Ma la luce c’era, in Sabina. La luce della sua mente era stata condotta dal dottor Jung e, nonostante tutte le delusioni e le separazioni, era ancora ben salda dentro lei. Era ancora luce, la sua vita. Era ancora salvezza. Fu proprio quella luce che portò Sabina a perseguire strade sempre difficili da attraversare.
Nel 1905, Sabina si iscrive alla Facoltà di Medicina dell’Università di Zurigo, con i sogni nel cuore e le speranze nell’anima, laureandosi nel 1911 con la tesi “Sul contenuto psicologico di un caso di Dementia praecox”; qualche mese dopo si stabilisce a Vienna, dove conosce Sigmund Freud e diventa membro della Società Psicoanalitica, presentandovi il suo lavoro “La distruzione come causa del venire all’essere”, testo ritenuto precursore del concetto freudiano di pulsione di morte. Nel 1912 sposa il medico russo Pavel Seftel e l’anno dopo nasce la prima figlia, Renata. La famiglia si trasferisce a Zurigo, da dove il marito, richiamato alle armi, parte per la Russia, mentre Sabina e Renata si stabiliscono a Losanna. Ritorna a Mosca solo nel 1923, quando fonda un asilo infantile d’avanguardia, il cosiddetto “Asilo bianco”. L’istituto viene fondato su principi molto moderni per l’epoca, cercando di adottare metodi innovativi per la crescita dei bambini, impostati principalmente sui concetti di libertà. La donna entra in seguito nella Società Psicoanalitica russa e insegna psicologia infantile nella Seconda Università Statale di Mosca, mentre intanto partorisce la sua seconda figlia.
La vita di Sabina Spielrein è la vita di tutti noi.
E’ la vita di chi ha sofferto e ha continuato a credere, sempre spinta da una luce che illumina non solo il suo cuore ma la sua strada. E quella luce ha un solo nome per lei: Carl Jung. E’ il nome a cui pensa ogni sera, nel momento in cui lo sguardo incrocia gli occhi della Luna; è il nome a cui pensa quando crede di non farcela, anche quando nel 1930, la Società Psicoanalitica viene sciolta dalla dottrina staliniana, anche quando la donna perde il posto di psicologa infantile, anche quando il marito muore di un attacco cardiaco, mentre i suoi tre fratelli vengono giustiziati. Resta sola, Sabina. Sola, con le sue figlie. Sola, con quel nome che le porta luce, che le porta salvezza. E’ sola persino quando, una mattina fatta di luce, entra in una chiesa con le due bambine. Nella mente, gli stessi sogni, le stesse speranze, lo stesso nome. Chiude gli occhi per non guardare; non li aprirà mai più. Sabina e le sue figlie vengono uccise in un massacro di ebrei nazista avvenuto nell’agosto del 1942.
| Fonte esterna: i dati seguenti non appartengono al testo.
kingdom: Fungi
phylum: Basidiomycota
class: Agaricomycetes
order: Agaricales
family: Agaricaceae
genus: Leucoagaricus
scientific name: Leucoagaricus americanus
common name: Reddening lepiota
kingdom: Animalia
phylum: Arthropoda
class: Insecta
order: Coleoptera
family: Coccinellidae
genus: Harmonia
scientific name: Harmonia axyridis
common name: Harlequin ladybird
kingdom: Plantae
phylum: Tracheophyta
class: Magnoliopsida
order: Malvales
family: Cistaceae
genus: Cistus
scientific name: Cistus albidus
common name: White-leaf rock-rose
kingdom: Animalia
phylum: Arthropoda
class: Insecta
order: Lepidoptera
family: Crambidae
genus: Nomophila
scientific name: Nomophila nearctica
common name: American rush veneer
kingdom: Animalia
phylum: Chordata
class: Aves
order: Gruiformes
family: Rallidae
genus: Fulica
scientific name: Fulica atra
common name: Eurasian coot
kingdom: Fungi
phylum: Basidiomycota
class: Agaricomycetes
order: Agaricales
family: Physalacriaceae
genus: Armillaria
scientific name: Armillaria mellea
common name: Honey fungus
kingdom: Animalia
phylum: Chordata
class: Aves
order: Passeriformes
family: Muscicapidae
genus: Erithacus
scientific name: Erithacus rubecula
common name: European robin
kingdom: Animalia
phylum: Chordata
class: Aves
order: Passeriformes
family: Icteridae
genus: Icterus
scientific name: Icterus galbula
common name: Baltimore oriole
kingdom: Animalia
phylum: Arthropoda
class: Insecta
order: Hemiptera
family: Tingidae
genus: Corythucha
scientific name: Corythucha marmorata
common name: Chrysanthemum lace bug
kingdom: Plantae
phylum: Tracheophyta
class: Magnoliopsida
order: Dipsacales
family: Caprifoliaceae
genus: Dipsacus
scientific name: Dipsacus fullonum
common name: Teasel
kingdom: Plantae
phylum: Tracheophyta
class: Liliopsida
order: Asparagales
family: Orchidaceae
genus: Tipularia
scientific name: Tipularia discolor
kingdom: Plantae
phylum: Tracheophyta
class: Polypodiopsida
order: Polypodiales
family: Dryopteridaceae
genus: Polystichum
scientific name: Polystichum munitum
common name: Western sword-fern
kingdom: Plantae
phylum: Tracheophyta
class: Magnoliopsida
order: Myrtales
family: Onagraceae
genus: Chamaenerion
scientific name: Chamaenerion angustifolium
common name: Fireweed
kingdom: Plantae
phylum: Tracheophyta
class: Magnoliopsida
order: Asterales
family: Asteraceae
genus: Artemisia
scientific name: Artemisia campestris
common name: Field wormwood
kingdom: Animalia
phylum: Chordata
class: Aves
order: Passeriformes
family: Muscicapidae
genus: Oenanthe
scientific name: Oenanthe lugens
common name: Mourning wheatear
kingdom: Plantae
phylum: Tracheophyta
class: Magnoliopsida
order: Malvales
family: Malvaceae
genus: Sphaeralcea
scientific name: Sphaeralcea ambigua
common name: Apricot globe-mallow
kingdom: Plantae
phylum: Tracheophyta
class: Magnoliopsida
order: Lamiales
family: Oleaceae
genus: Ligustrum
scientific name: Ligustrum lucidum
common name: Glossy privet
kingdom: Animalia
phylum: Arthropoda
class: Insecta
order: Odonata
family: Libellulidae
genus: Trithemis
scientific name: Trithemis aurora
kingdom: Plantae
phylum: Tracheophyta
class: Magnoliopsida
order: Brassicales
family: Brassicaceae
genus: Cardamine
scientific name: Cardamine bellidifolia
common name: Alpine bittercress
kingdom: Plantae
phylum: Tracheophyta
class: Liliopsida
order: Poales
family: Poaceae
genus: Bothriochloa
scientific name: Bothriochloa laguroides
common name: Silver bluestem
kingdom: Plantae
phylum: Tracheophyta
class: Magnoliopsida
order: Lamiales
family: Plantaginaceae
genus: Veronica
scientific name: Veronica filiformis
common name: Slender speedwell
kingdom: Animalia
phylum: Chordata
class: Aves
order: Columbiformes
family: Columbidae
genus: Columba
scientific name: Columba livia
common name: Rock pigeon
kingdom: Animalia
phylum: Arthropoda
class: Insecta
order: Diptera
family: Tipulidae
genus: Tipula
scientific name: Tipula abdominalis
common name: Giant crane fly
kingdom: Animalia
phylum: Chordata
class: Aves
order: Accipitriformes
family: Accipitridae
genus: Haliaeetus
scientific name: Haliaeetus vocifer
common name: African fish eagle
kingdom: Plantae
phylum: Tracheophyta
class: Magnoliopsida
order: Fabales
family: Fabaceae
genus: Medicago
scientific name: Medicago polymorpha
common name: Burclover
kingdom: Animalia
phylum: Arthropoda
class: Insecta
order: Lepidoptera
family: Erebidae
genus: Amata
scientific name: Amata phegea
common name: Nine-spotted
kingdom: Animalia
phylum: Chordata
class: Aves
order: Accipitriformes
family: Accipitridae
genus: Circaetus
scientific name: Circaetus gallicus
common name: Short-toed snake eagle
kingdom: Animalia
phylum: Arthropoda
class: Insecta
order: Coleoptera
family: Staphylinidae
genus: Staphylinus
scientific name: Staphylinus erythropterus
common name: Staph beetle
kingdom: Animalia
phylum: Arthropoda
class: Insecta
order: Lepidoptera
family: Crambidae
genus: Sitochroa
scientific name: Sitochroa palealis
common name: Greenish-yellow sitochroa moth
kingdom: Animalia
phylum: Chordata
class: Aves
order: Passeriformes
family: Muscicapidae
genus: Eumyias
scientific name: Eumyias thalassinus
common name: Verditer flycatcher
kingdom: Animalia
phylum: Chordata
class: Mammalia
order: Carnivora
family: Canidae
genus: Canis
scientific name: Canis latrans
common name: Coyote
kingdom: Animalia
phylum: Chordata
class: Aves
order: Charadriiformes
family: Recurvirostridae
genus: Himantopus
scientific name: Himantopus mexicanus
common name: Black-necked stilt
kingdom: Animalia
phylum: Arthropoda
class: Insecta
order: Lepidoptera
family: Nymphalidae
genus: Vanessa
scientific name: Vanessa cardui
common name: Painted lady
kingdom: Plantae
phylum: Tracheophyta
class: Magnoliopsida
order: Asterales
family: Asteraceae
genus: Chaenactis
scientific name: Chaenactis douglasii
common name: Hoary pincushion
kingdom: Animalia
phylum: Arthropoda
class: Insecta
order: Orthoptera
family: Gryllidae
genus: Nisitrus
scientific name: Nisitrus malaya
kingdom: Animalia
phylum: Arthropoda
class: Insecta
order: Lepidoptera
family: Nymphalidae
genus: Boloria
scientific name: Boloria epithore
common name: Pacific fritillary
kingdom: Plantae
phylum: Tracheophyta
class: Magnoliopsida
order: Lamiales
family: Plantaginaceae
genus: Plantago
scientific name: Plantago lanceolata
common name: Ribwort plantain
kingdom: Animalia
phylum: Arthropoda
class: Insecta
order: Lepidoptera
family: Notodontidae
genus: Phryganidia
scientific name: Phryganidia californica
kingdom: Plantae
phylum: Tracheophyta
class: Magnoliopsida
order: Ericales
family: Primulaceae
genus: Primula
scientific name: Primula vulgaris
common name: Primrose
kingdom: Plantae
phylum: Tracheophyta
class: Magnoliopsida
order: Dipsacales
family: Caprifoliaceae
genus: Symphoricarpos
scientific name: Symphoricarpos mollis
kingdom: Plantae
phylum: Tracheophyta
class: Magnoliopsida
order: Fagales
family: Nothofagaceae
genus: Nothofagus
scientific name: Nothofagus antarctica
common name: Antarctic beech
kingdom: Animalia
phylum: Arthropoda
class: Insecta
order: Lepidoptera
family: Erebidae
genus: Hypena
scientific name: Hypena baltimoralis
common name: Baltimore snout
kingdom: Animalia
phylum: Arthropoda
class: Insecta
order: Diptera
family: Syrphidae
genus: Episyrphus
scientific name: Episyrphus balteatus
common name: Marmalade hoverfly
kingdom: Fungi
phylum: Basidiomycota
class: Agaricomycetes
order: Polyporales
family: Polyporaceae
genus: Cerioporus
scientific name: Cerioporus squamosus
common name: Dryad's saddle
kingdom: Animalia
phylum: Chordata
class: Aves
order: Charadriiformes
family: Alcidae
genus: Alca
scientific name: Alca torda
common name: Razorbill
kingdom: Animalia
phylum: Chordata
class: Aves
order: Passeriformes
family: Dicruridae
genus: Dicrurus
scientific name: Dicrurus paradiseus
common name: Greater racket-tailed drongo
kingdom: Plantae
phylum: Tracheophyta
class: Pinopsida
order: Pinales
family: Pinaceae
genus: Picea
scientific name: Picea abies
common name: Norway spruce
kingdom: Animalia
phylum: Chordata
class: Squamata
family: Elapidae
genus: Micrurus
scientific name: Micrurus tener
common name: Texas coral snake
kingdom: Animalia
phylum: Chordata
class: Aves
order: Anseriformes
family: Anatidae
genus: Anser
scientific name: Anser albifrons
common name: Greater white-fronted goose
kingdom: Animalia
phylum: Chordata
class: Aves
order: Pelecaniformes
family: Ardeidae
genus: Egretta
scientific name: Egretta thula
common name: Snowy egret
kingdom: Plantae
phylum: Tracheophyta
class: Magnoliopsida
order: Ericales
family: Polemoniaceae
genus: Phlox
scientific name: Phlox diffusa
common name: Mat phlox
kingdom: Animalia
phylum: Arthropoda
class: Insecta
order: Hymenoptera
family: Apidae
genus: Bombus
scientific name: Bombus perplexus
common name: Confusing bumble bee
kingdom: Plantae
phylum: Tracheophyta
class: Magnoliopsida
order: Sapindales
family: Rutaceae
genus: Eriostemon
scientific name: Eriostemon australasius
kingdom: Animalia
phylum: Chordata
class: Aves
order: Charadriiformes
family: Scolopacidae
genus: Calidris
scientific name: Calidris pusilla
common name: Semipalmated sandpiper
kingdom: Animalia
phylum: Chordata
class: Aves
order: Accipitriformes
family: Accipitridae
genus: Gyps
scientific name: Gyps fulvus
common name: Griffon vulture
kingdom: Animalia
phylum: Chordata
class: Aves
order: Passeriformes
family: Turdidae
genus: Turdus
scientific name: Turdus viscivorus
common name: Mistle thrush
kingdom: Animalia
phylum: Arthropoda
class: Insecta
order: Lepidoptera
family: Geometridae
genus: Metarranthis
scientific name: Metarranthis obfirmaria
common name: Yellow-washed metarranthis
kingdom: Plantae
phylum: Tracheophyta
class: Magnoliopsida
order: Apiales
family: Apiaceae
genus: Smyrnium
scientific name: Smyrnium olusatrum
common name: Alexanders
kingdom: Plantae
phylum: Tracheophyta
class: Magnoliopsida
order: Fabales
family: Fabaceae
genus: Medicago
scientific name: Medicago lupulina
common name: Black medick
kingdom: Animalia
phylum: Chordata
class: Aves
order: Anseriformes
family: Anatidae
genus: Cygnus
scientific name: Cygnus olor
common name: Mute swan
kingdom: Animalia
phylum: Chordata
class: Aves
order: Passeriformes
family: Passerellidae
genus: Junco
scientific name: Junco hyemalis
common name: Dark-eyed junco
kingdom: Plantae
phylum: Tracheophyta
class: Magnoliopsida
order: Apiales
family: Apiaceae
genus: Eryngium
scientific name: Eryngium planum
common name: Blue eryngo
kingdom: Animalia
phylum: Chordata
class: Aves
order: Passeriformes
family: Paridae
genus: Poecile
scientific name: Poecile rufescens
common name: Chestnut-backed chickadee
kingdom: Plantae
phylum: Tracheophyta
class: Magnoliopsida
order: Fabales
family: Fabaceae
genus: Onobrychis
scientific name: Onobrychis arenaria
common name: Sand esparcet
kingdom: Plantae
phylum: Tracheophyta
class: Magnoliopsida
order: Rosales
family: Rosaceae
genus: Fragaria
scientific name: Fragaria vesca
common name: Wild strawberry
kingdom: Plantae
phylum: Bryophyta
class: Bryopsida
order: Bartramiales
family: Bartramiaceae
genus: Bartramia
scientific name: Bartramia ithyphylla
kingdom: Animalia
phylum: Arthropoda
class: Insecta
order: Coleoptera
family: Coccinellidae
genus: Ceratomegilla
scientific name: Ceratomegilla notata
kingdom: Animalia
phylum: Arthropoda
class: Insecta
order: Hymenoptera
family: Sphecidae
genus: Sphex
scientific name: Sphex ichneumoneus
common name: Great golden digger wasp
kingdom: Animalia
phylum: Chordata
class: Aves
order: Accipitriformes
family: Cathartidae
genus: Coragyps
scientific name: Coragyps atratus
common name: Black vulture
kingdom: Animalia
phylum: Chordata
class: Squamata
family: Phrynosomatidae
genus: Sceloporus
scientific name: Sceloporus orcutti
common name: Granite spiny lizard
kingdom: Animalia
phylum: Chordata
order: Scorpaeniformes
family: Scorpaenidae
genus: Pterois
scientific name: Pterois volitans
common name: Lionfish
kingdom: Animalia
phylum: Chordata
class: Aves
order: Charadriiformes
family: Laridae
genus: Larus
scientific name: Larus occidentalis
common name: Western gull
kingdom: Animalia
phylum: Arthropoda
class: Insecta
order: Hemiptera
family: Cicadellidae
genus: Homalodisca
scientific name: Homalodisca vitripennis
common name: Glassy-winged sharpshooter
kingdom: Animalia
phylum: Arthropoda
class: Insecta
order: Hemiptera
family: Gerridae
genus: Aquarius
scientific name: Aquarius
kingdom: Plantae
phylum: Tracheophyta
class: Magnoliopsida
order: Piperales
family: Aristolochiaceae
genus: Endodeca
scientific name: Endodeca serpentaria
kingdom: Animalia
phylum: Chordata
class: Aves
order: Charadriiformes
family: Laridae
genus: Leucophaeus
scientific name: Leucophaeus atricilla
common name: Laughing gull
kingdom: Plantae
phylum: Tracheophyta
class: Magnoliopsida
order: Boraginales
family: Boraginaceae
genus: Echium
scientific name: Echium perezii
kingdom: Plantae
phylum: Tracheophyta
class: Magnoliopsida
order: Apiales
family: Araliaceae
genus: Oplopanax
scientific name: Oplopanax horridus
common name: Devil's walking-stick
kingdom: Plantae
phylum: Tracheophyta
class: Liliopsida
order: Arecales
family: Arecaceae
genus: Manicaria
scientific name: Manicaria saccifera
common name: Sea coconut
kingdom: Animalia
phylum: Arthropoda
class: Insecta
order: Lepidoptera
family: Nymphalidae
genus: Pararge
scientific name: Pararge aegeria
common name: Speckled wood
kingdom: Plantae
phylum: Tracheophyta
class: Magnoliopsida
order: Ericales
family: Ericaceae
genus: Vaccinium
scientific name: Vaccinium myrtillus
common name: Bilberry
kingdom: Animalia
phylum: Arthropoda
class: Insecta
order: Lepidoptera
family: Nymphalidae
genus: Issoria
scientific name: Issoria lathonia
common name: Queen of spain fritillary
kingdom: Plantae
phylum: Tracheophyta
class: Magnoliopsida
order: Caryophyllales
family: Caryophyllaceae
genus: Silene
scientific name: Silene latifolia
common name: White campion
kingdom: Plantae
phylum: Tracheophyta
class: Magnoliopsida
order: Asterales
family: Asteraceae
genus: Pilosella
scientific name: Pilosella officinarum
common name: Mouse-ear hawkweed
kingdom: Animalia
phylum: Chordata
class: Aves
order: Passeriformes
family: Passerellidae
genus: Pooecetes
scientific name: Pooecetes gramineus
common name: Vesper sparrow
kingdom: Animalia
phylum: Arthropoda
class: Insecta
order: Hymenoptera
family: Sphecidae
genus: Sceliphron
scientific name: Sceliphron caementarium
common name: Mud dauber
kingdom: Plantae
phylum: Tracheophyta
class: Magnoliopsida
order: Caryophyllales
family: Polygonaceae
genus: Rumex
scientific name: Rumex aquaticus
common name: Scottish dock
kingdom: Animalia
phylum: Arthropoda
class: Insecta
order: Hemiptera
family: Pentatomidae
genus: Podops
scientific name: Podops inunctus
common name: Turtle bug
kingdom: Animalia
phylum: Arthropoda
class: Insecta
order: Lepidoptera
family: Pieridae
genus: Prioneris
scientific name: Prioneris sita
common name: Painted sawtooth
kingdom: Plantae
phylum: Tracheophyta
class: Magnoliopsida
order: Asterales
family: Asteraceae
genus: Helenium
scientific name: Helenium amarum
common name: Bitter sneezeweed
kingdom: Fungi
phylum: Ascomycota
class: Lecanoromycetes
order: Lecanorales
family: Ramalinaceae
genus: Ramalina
La vita di Sabina Spielrein è la vita di tutti noi.
La vita di Sabina ha luogo ogni giorno, ancora oggi, quando la pazzia diviene l’unica soluzione per sopravvivere; troppo crudele l’esistenza in cui siamo state proiettate, troppo crudele la realtà. Allora menti iniziano a vagare verso luoghi conosciuti solo al nostro inconscio, surrealisti e magicamente reali; sono i luoghi della nostra mente.
Era un luogo, la mente di Sabina. Era un luogo sorto improvvisamente in una stanza buia e senza pareti; vagava liberamente in cerca di luce, fin quando la luce non è entrata in lei sotto forma di amore. Amore passionale, istintivo, amore destinato a distruggere, ad essere distrutto, amore che strappa via il cuore, che lacera emozioni.
Amore.
La vita di Sabina Spielrein è la vita di tutti noi.
E’ la vita di chi ama, di chi viene salvato, di chi salva. E’ la vita di una luce che salva la mente dalle sue stanze buie, per condurla verso strade sempre difficili da raggiungere, strade surreali e magicamente reali.
La vita di Sabina Spielrein è la vita di tutti noi. Siamo legati a lei da un filo invisibile; è il filo che ci salva quando siamo al buio, quando consideriamo la pazzia l’unica soluzione per sopravvivere, quando siamo in bilico tra chi vogliamo e chi dobbiamo essere.
E’ invisibile questo filo; ma è l’unico filo che ci tiene vivi. E’ il filo dell’amore.
“Mi chiamavo Sabina Spielrein.
Quando morirò voglio che il dott. Jung abbia la mia testa.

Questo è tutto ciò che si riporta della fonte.